___ SOURCE PASSAGE ___

Concussions in Football

Concussions and other types of repetitive play-related head blows in American football have been shown to be the cause of chronic traumatic encephalopathy (CTE), which has led to player deaths and other debilitating symptoms after retirement, including memory loss, depression, anxiety, headaches, and sleep disturbances.

The list of ex-NFL players that have either been diagnosed post-mortem with CTE or have reported symptoms of CTE continues to grow.

According to the Boston University CTE Center, CTE is a brain degenerative disease found in athletes, military veterans, and others with history of repetitive brain trauma. Although CTE is highly controversial and misunderstood; it is believed that a protein called Tau forms clumps that slowly spread throughout the brain, killing brain cells.

___

• **COMPLETE THE FOLLOWING**
1. Answer these questions using the passage on concussions in football.
(a) Which disease have concussions and repetitive head blows in American football been shown to cause?
(b) Which organization does the passage cite for its description of that disease?
(c) Which protein is believed to form clumps that spread through the brain?
2. Continue the passage on concussions in football, starting right after its final sentence.

___ DATA EXTRACTS ___

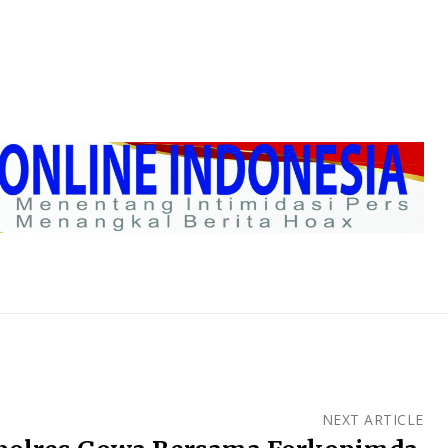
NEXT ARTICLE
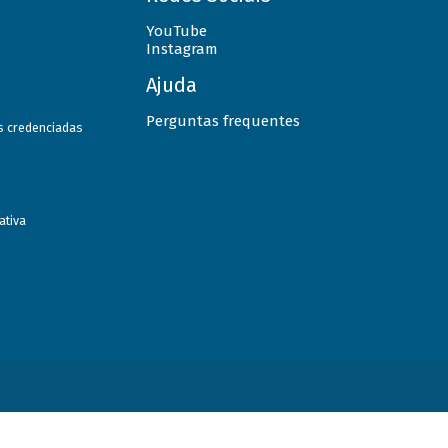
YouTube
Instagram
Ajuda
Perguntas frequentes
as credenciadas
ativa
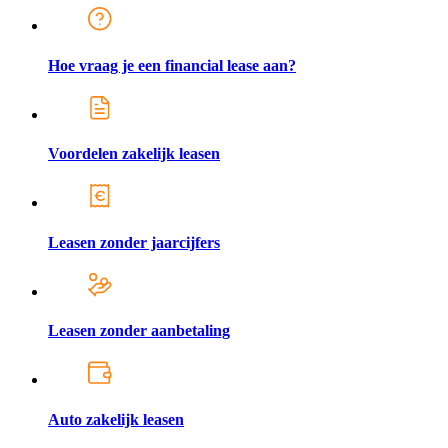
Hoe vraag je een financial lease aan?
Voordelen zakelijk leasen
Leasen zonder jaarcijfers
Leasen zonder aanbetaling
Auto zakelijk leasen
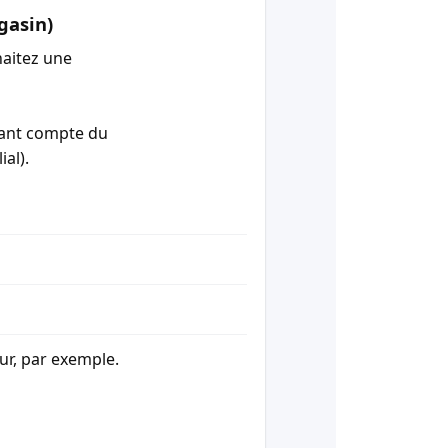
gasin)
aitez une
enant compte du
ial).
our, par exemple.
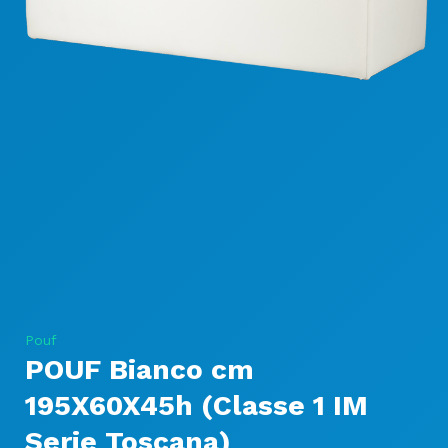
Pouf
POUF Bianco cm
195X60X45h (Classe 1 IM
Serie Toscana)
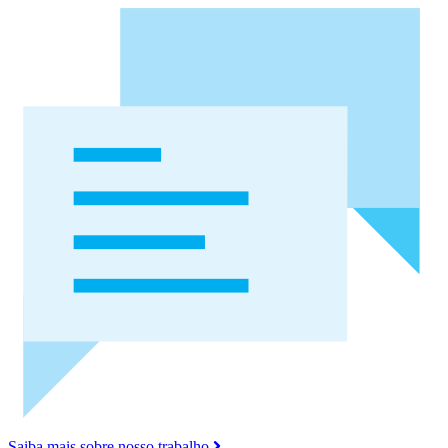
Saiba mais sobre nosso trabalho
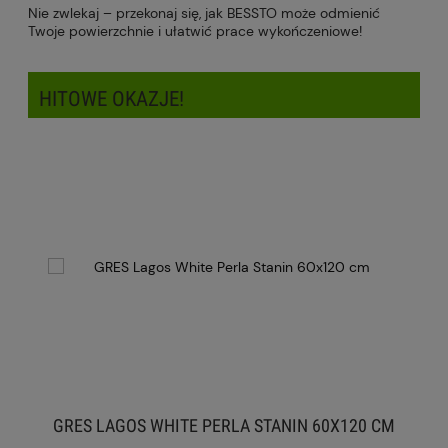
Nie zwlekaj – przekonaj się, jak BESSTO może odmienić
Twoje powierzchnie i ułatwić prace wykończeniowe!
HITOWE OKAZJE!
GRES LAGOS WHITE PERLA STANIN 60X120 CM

___
___ DATA EXTRACTS ___

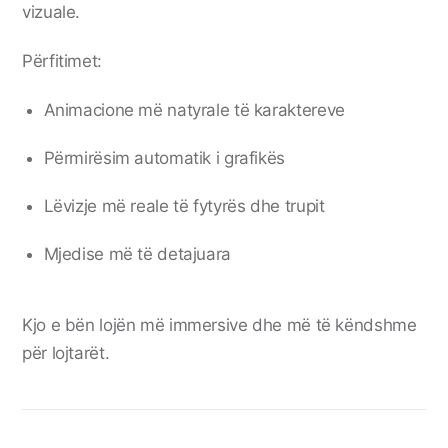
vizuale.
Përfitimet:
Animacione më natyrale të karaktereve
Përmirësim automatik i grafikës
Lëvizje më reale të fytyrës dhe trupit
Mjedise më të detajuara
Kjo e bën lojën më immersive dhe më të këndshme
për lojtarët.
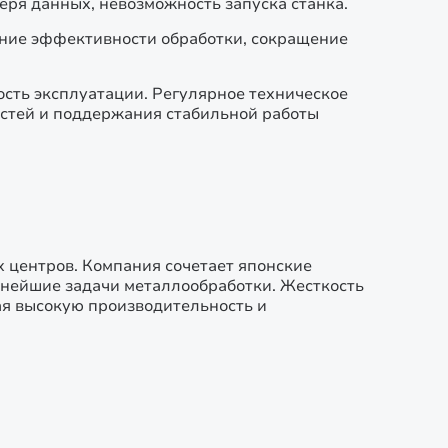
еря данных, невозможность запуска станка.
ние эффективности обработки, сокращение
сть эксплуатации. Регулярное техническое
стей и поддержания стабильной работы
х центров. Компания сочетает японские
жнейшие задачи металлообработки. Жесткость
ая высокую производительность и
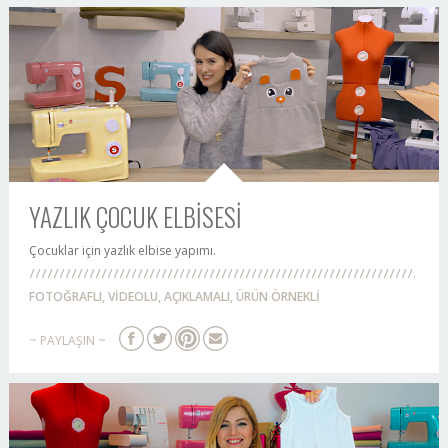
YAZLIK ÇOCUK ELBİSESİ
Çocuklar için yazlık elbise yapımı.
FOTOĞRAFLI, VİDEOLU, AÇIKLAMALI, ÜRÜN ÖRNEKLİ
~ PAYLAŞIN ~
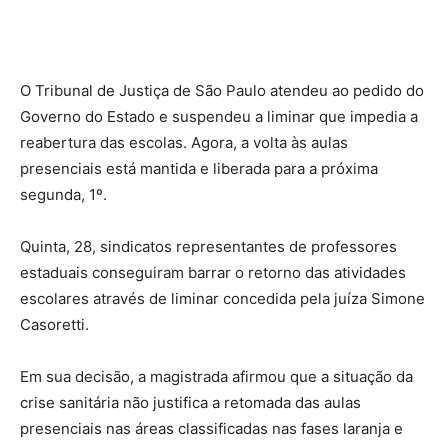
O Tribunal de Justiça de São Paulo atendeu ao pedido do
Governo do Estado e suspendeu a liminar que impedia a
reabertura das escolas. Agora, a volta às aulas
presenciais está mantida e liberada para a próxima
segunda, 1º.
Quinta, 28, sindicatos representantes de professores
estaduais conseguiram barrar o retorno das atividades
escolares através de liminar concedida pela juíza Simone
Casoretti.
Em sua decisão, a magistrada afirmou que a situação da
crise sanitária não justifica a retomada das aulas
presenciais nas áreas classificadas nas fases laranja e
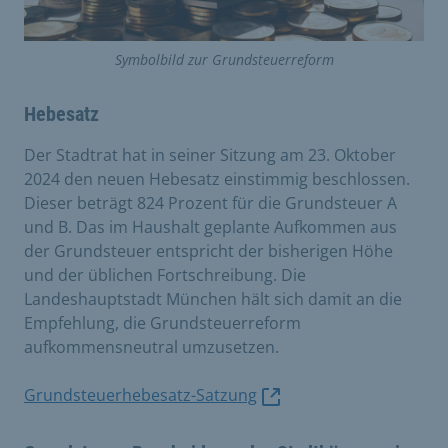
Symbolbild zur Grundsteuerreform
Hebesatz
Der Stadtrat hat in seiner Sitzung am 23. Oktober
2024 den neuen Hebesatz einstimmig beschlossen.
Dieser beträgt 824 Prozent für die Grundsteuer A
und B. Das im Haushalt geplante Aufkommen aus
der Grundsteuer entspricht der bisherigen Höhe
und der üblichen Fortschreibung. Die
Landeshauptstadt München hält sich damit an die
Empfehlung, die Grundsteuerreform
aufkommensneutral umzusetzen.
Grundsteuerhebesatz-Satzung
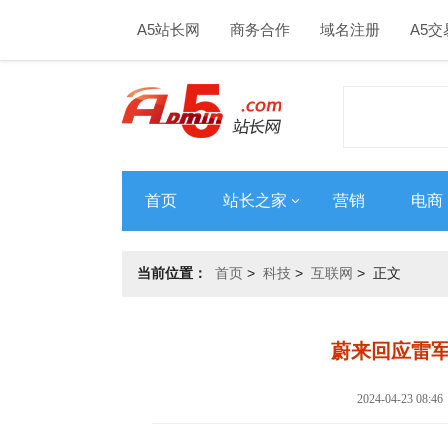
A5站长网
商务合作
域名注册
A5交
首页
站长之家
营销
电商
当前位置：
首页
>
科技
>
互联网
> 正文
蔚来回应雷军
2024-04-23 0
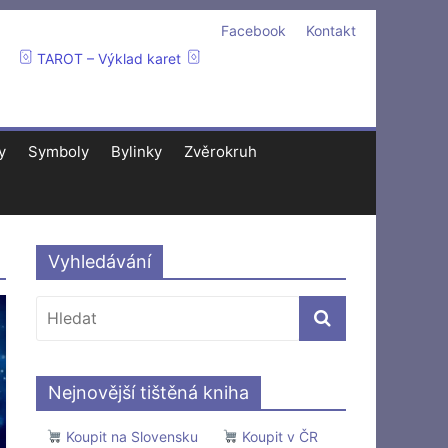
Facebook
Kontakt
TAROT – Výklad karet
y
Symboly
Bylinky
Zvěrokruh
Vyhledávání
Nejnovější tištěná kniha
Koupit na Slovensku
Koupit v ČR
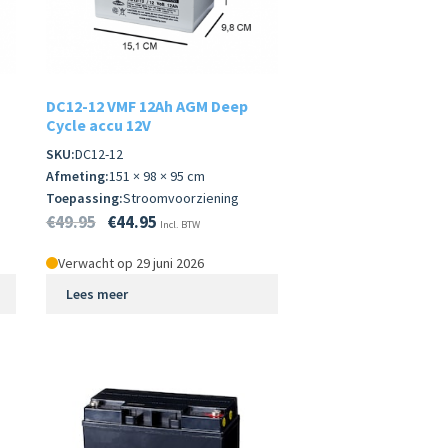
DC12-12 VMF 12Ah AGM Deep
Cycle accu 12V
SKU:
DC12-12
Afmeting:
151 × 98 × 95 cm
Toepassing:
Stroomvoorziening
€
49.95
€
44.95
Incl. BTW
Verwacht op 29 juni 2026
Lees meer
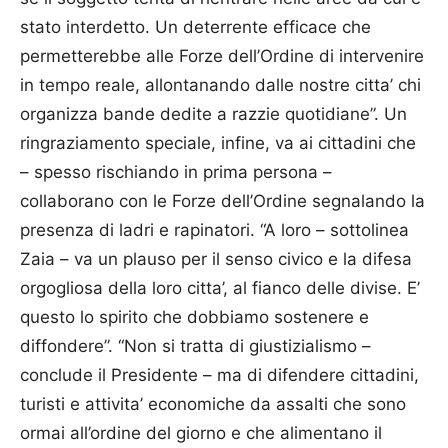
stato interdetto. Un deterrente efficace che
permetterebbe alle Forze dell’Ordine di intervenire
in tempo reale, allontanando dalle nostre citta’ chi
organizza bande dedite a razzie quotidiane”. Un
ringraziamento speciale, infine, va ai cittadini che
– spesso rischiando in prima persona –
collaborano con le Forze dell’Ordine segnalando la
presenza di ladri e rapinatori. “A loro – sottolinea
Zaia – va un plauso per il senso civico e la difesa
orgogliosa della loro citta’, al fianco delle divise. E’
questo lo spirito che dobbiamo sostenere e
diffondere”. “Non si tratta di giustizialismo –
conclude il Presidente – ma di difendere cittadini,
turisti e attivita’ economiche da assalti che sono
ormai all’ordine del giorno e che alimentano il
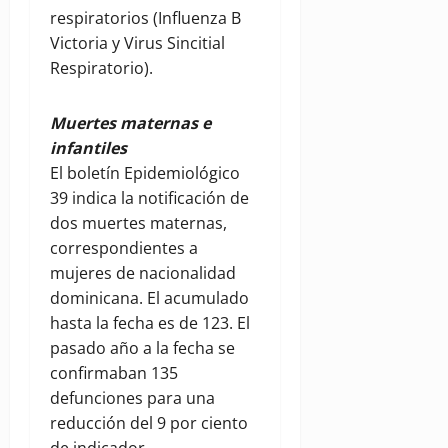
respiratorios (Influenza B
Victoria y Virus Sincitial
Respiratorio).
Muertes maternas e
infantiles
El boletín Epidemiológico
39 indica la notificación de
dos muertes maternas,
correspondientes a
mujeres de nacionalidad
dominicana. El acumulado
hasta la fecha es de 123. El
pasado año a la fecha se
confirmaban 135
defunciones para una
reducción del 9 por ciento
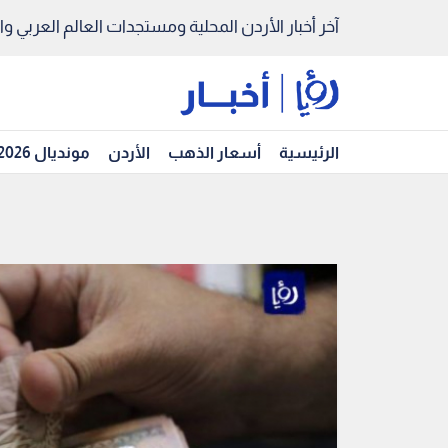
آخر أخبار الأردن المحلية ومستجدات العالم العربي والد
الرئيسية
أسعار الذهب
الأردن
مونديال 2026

___
___ DATA EXTRACTS ___

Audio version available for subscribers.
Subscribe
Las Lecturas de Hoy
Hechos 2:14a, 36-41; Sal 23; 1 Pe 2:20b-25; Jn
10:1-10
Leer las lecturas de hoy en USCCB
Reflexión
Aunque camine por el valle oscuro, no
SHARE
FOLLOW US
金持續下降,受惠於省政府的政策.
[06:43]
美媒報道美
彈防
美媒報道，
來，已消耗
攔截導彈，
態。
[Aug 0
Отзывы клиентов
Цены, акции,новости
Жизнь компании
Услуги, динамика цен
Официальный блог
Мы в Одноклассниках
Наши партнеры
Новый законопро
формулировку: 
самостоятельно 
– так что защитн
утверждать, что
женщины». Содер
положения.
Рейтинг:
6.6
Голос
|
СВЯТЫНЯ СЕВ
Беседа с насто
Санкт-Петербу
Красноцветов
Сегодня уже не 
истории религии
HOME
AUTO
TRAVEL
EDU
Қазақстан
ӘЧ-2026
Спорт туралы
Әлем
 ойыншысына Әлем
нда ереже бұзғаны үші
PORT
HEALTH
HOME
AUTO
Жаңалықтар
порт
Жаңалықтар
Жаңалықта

___

• **RESULTS IN ORDER**
1.
(a) Chronic traumatic encephalopathy (CTE)
(b) The Boston University CTE Center
(c) Tau

2.
There are also theorized research that suggest early CTE might result from damaged blood vessels within the brain. That could trigger brain inflammation and, eventually, the development of proteins such as Tau believed to play a key role in CTE. This hypothesis was tested on adult mice; the researchers state that their brains possess similar attributes to that of human brains. Using a special device, the mice were given precise impacts that would lead to mild brain traumas similar to what an athlete would suffer in contact sports. The mice, whose brains were scanned using a specialized MRI, immediately showed changes to the electrical functions of their brains.